• Work instructions: A precise reproduction of every record below is needed, minus the pictures.

• Exercise materials:
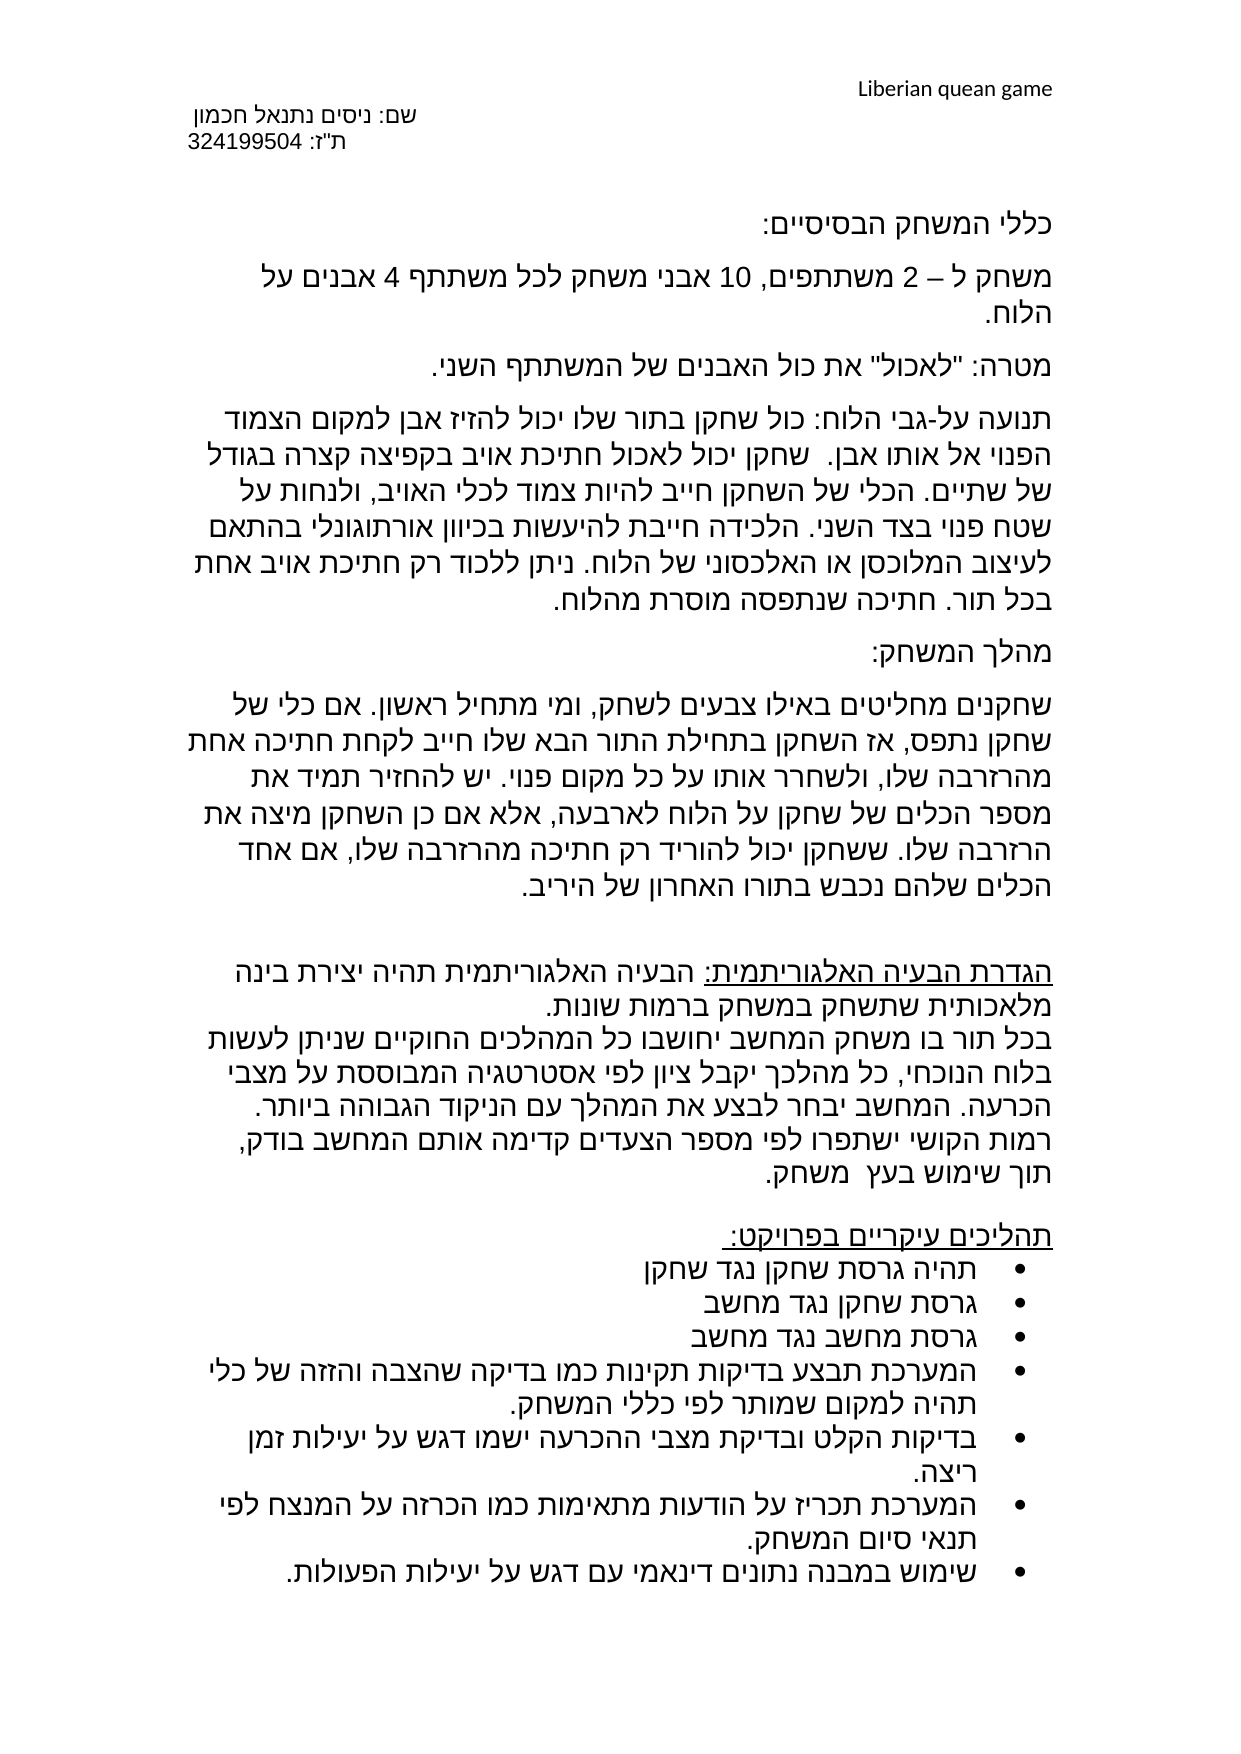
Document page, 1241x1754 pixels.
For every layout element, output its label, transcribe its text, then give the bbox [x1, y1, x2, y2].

text הגדרת הבעיה האלגוריתמית: הבעיה האלגוריתמית תהיה יצירת בינה מלאכותית שתשחק במשחק ברמות שונות. [187, 955, 1053, 1022]
text תהליכים עיקריים בפרויקט: [187, 1219, 1053, 1252]
list בדיקות הקלט ובדיקת מצבי ההכרעה ישמו דגש על יעילות זמן ריצה. [187, 1421, 1015, 1488]
list גרסת מחשב נגד מחשב [187, 1320, 1015, 1354]
list גרסת שחקן נגד מחשב [187, 1286, 1015, 1320]
list המערכת תבצע בדיקות תקינות כמו בדיקה שהצבה והזזה של כלי תהיה למקום שמותר לפי כללי המשחק. [187, 1354, 1015, 1421]
list תהיה גרסת שחקן נגד שחקן [187, 1252, 1015, 1286]
list שימוש במבנה נתונים דינאמי עם דגש על יעילות הפעולות. [187, 1556, 1015, 1589]
text בכל תור בו משחק המחשב יחושבו כל המהלכים החוקיים שניתן לעשות בלוח הנוכחי, כל מהלכך יקבל ציון לפי אסטרטגיה המבוססת על מצבי הכרעה. המחשב יבחר לבצע את המהלך עם הניקוד הגבוהה ביותר. [187, 1022, 1053, 1123]
text משחק ל – 2 משתתפים, 10 אבני משחק לכל משתתף 4 אבנים על הלוח. [187, 260, 1053, 330]
text תנועה על-גבי הלוח: כול שחקן בתור שלו יכול להזיז אבן למקום הצמוד הפנוי אל אותו אבן. שחקן יכול לאכול חתיכת אויב בקפיצה קצרה בגודל של שתיים. הכלי של השחקן חייב להיות צמוד לכלי האויב, ולנחות על שטח פנוי בצד השני. הלכידה חייבת להיעשות בכיוון אורתוגונלי בהתאם לעיצוב המלוכסן או האלכסוני של הלוח. ניתן ללכוד רק חתיכת אויב אחת בכל תור. חתיכה שנתפסה מוסרת מהלוח. [187, 402, 1053, 616]
list המערכת תכריז על הודעות מתאימות כמו הכרזה על המנצח לפי תנאי סיום המשחק. [187, 1488, 1015, 1556]
text מטרה: "לאכול" את כול האבנים של המשתתף השני. [187, 349, 1053, 383]
text רמות הקושי ישתפרו לפי מספר הצעדים קדימה אותם המחשב בודק, תוך שימוש בעץ משחק. [187, 1123, 1053, 1190]
text כללי המשחק הבסיסיים: [187, 207, 1053, 241]
text מהלך המשחק: [187, 635, 1053, 669]
text שחקנים מחליטים באילו צבעים לשחק, ומי מתחיל ראשון. אם כלי של שחקן נתפס, אז השחקן בתחילת התור הבא שלו חייב לקחת חתיכה אחת מהרזרבה שלו, ולשחרר אותו על כל מקום פנוי. יש להחזיר תמיד את מספר הכלים של שחקן על הלוח לארבעה, אלא אם כן השחקן מיצה את הרזרבה שלו. ששחקן יכול להוריד רק חתיכה מהרזרבה שלו, אם אחד הכלים שלהם נכבש בתורו האחרון של היריב. [187, 688, 1053, 902]
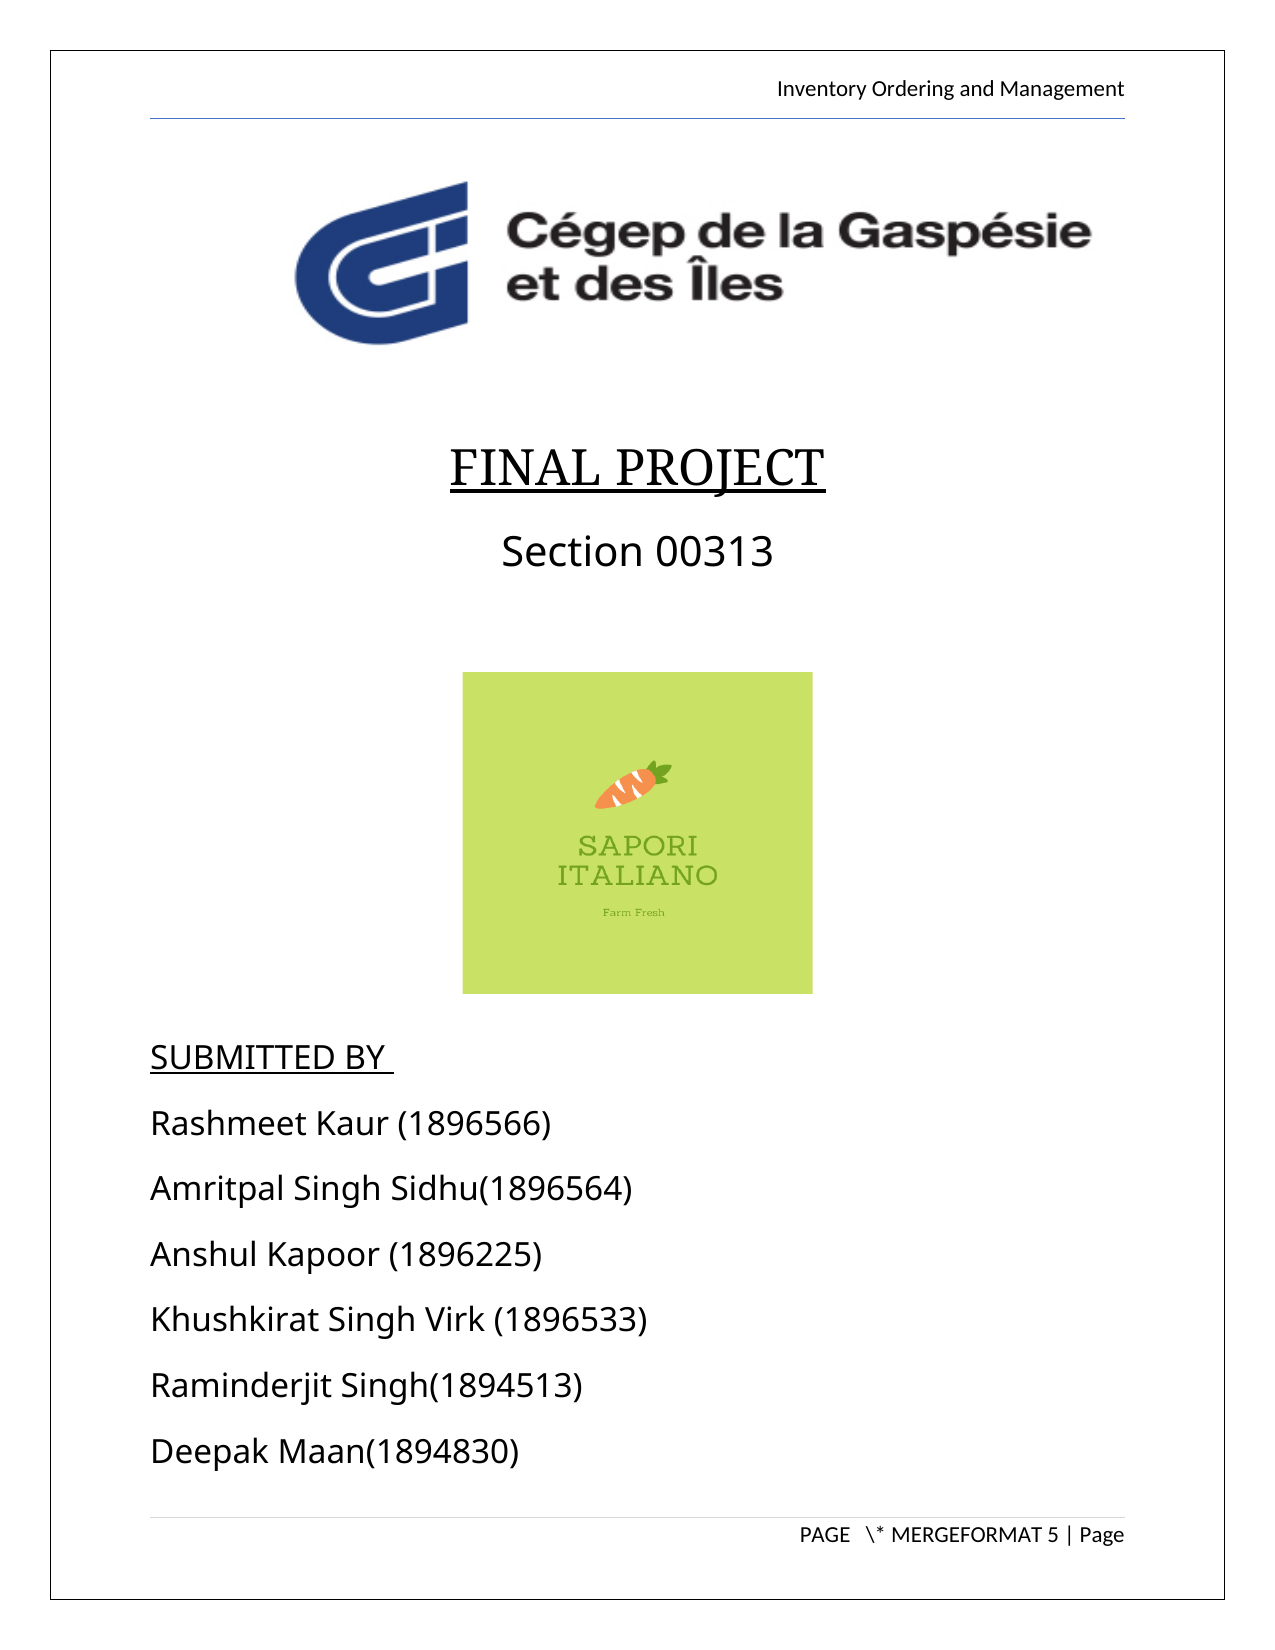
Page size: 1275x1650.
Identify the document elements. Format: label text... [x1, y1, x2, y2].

picture [150, 150, 1136, 414]
text Khushkirat Singh Virk (1896533) [150, 1296, 1125, 1342]
text Anshul Kapoor (1896225) [150, 1231, 1125, 1276]
text Deepak Maan(1894830) [150, 1427, 1125, 1473]
picture [462, 672, 813, 994]
text Rashmeet Kaur (1896566) [150, 1099, 1125, 1145]
text SUBMITTED BY [150, 1034, 1125, 1079]
text FINAL PROJECT [150, 432, 1125, 500]
text Raminderjit Singh(1894513) [150, 1362, 1125, 1407]
text Section 00313 [150, 522, 1125, 579]
text Amritpal Singh Sidhu(1896564) [150, 1165, 1125, 1210]
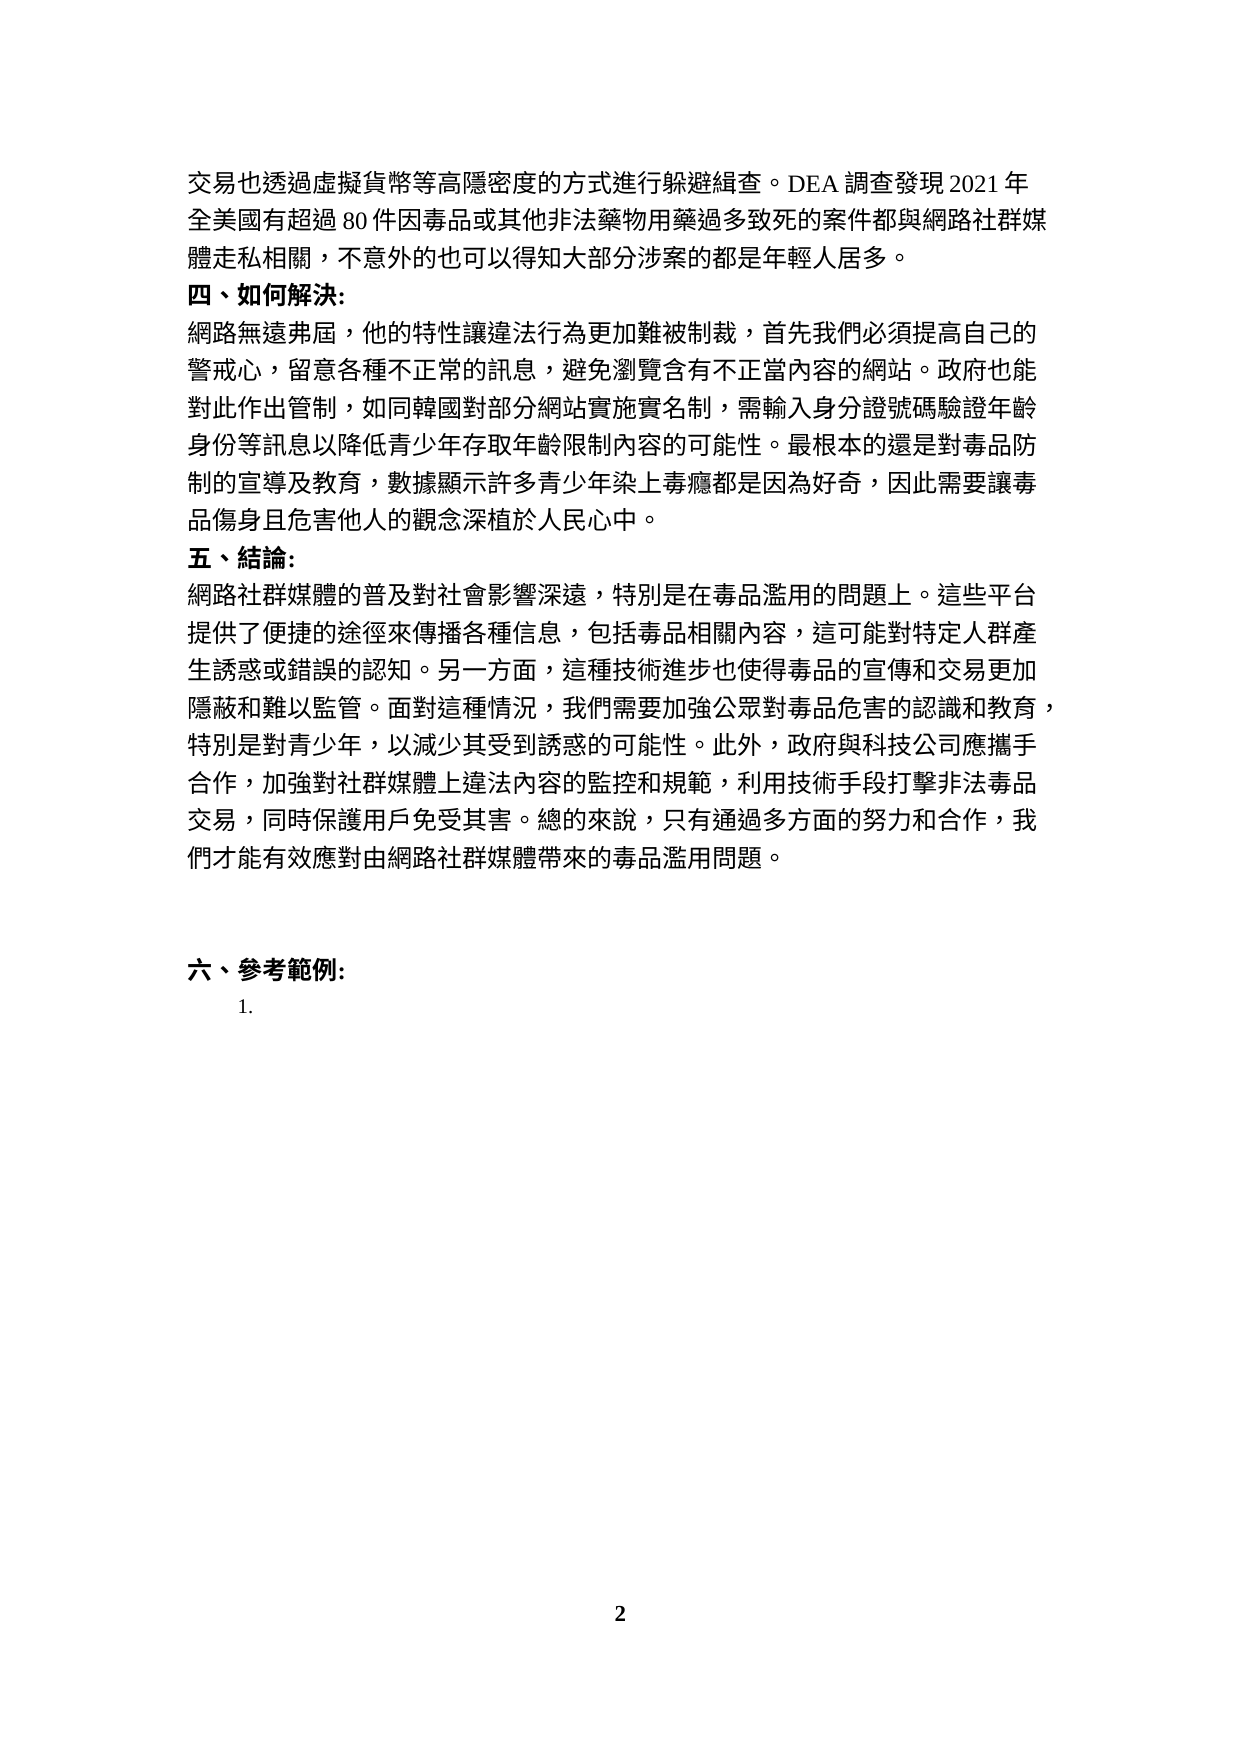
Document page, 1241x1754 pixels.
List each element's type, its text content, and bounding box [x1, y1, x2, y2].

text 四、如何解決: [187, 275, 1053, 313]
text 1. [187, 988, 1053, 1025]
text 網路社群媒體的普及對社會影響深遠，特別是在毒品濫用的問題上。這些平台提供了便捷的途徑來傳播各種信息，包括毒品相關內容，這可能對特定人群產生誘惑或錯誤的認知。另一方面，這種技術進步也使得毒品的宣傳和交易更加隱蔽和難以監管。面對這種情況，我們需要加強公眾對毒品危害的認識和教育，特別是對青少年，以減少其受到誘惑的可能性。此外，政府與科技公司應攜手合作，加強對社群媒體上違法內容的監控和規範，利用技術手段打擊非法毒品交易，同時保護用戶免受其害。總的來說，只有通過多方面的努力和合作，我們才能有效應對由網路社群媒體帶來的毒品濫用問題。 [187, 575, 1053, 875]
text 六、參考範例: [187, 950, 1053, 988]
text 五、結論: [187, 538, 1053, 575]
text 網路無遠弗屆，他的特性讓違法行為更加難被制裁，首先我們必須提高自己的警戒心，留意各種不正常的訊息，避免瀏覽含有不正當內容的網站。政府也能對此作出管制，如同韓國對部分網站實施實名制，需輸入身分證號碼驗證年齡身份等訊息以降低青少年存取年齡限制內容的可能性。最根本的還是對毒品防制的宣導及教育，數據顯示許多青少年染上毒癮都是因為好奇，因此需要讓毒品傷身且危害他人的觀念深植於人民心中。 [187, 313, 1053, 538]
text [187, 163, 1053, 275]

• Exercise response:
Document page, 1241x1754 pixels.
For every layout element, output its label, transcribe its text, then give the bbox [x1, y1, x2, y2].

text הגדרת הבעיה האלגוריתמית: הבעיה האלגוריתמית תהיה יצירת בינה מלאכותית שתשחק במשחק ברמות שונות. [187, 955, 1053, 1022]
text תהליכים עיקריים בפרויקט: [187, 1219, 1053, 1252]
list בדיקות הקלט ובדיקת מצבי ההכרעה ישמו דגש על יעילות זמן ריצה. [187, 1421, 1015, 1488]
list גרסת מחשב נגד מחשב [187, 1320, 1015, 1354]
list גרסת שחקן נגד מחשב [187, 1286, 1015, 1320]
list המערכת תבצע בדיקות תקינות כמו בדיקה שהצבה והזזה של כלי תהיה למקום שמותר לפי כללי המשחק. [187, 1354, 1015, 1421]
list תהיה גרסת שחקן נגד שחקן [187, 1252, 1015, 1286]
list שימוש במבנה נתונים דינאמי עם דגש על יעילות הפעולות. [187, 1556, 1015, 1589]
text בכל תור בו משחק המחשב יחושבו כל המהלכים החוקיים שניתן לעשות בלוח הנוכחי, כל מהלכך יקבל ציון לפי אסטרטגיה המבוססת על מצבי הכרעה. המחשב יבחר לבצע את המהלך עם הניקוד הגבוהה ביותר. [187, 1022, 1053, 1123]
text משחק ל – 2 משתתפים, 10 אבני משחק לכל משתתף 4 אבנים על הלוח. [187, 260, 1053, 330]
text תנועה על-גבי הלוח: כול שחקן בתור שלו יכול להזיז אבן למקום הצמוד הפנוי אל אותו אבן. שחקן יכול לאכול חתיכת אויב בקפיצה קצרה בגודל של שתיים. הכלי של השחקן חייב להיות צמוד לכלי האויב, ולנחות על שטח פנוי בצד השני. הלכידה חייבת להיעשות בכיוון אורתוגונלי בהתאם לעיצוב המלוכסן או האלכסוני של הלוח. ניתן ללכוד רק חתיכת אויב אחת בכל תור. חתיכה שנתפסה מוסרת מהלוח. [187, 402, 1053, 616]
list המערכת תכריז על הודעות מתאימות כמו הכרזה על המנצח לפי תנאי סיום המשחק. [187, 1488, 1015, 1556]
text מטרה: "לאכול" את כול האבנים של המשתתף השני. [187, 349, 1053, 383]
text רמות הקושי ישתפרו לפי מספר הצעדים קדימה אותם המחשב בודק, תוך שימוש בעץ משחק. [187, 1123, 1053, 1190]
text כללי המשחק הבסיסיים: [187, 207, 1053, 241]
text מהלך המשחק: [187, 635, 1053, 669]
text שחקנים מחליטים באילו צבעים לשחק, ומי מתחיל ראשון. אם כלי של שחקן נתפס, אז השחקן בתחילת התור הבא שלו חייב לקחת חתיכה אחת מהרזרבה שלו, ולשחרר אותו על כל מקום פנוי. יש להחזיר תמיד את מספר הכלים של שחקן על הלוח לארבעה, אלא אם כן השחקן מיצה את הרזרבה שלו. ששחקן יכול להוריד רק חתיכה מהרזרבה שלו, אם אחד הכלים שלהם נכבש בתורו האחרון של היריב. [187, 688, 1053, 902]
Page size: 1275x1650.
Identify the document elements. Format: label text... [x1, y1, x2, y2].

picture [150, 150, 1136, 414]
text Khushkirat Singh Virk (1896533) [150, 1296, 1125, 1342]
text Anshul Kapoor (1896225) [150, 1231, 1125, 1276]
text Deepak Maan(1894830) [150, 1427, 1125, 1473]
picture [462, 672, 813, 994]
text Rashmeet Kaur (1896566) [150, 1099, 1125, 1145]
text SUBMITTED BY [150, 1034, 1125, 1079]
text FINAL PROJECT [150, 432, 1125, 500]
text Raminderjit Singh(1894513) [150, 1362, 1125, 1407]
text Section 00313 [150, 522, 1125, 579]
text Amritpal Singh Sidhu(1896564) [150, 1165, 1125, 1210]
Document page, 1241x1754 pixels.
List each element's type, its text content, and bounding box [x1, y1, x2, y2].

text 四、如何解決: [187, 275, 1053, 313]
text 1. [187, 988, 1053, 1025]
text 網路社群媒體的普及對社會影響深遠，特別是在毒品濫用的問題上。這些平台提供了便捷的途徑來傳播各種信息，包括毒品相關內容，這可能對特定人群產生誘惑或錯誤的認知。另一方面，這種技術進步也使得毒品的宣傳和交易更加隱蔽和難以監管。面對這種情況，我們需要加強公眾對毒品危害的認識和教育，特別是對青少年，以減少其受到誘惑的可能性。此外，政府與科技公司應攜手合作，加強對社群媒體上違法內容的監控和規範，利用技術手段打擊非法毒品交易，同時保護用戶免受其害。總的來說，只有通過多方面的努力和合作，我們才能有效應對由網路社群媒體帶來的毒品濫用問題。 [187, 575, 1053, 875]
text 六、參考範例: [187, 950, 1053, 988]
text 五、結論: [187, 538, 1053, 575]
text 網路無遠弗屆，他的特性讓違法行為更加難被制裁，首先我們必須提高自己的警戒心，留意各種不正常的訊息，避免瀏覽含有不正當內容的網站。政府也能對此作出管制，如同韓國對部分網站實施實名制，需輸入身分證號碼驗證年齡身份等訊息以降低青少年存取年齡限制內容的可能性。最根本的還是對毒品防制的宣導及教育，數據顯示許多青少年染上毒癮都是因為好奇，因此需要讓毒品傷身且危害他人的觀念深植於人民心中。 [187, 313, 1053, 538]
text [187, 163, 1053, 275]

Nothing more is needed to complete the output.